WHAT TO DO:
Can you retype all the lines below exactly, leaving the pictures out of your answer?

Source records
══════════════════════════════

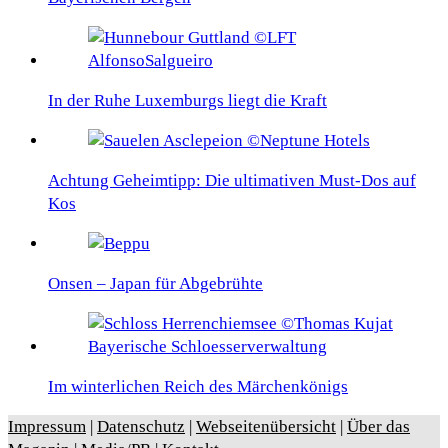
In der Ruhe Luxemburgs liegt die Kraft
Achtung Geheimtipp: Die ultimativen Must-Dos auf
Kos
Onsen – Japan für Abgebrühte
Im winterlichen Reich des Märchenkönigs
Impressum
|
Datenschutz
|
Webseitenübersicht
|
Über das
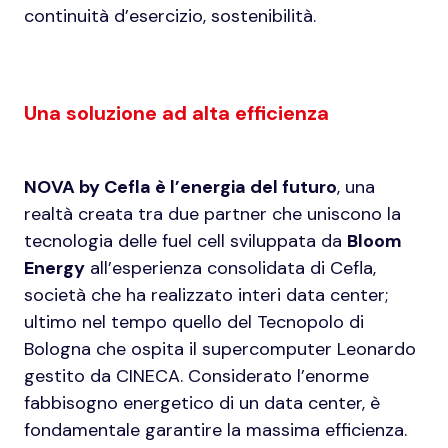
continuità d’esercizio, sostenibilità.
Una soluzione ad alta efficienza
NOVA by Cefla
è l’energia del futuro
, una
realtà creata tra due partner che uniscono la
tecnologia delle fuel cell sviluppata da
Bloom
Energy
all’esperienza consolidata di Cefla,
società che ha realizzato interi data center;
ultimo nel tempo quello del Tecnopolo di
Bologna che ospita il supercomputer Leonardo
gestito da CINECA. Considerato l’enorme
fabbisogno energetico di un data center, è
fondamentale garantire la massima efficienza.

══════════════════════════════

COMPLETED TASK:
In der Ruhe Luxemburgs liegt die Kraft
Achtung Geheimtipp: Die ultimativen Must-Dos auf
Kos
Onsen – Japan für Abgebrühte
Im winterlichen Reich des Märchenkönigs
Impressum
|
Datenschutz
|
Webseitenübersicht
|
Über das
continuità d’esercizio, sostenibilità.
Una soluzione ad alta efficienza
NOVA by Cefla
è l’energia del futuro
, una
realtà creata tra due partner che uniscono la
tecnologia delle fuel cell sviluppata da
Bloom
Energy
all’esperienza consolidata di Cefla,
società che ha realizzato interi data center;
ultimo nel tempo quello del Tecnopolo di
Bologna che ospita il supercomputer Leonardo
gestito da CINECA. Considerato l’enorme
fabbisogno energetico di un data center, è
fondamentale garantire la massima efficienza.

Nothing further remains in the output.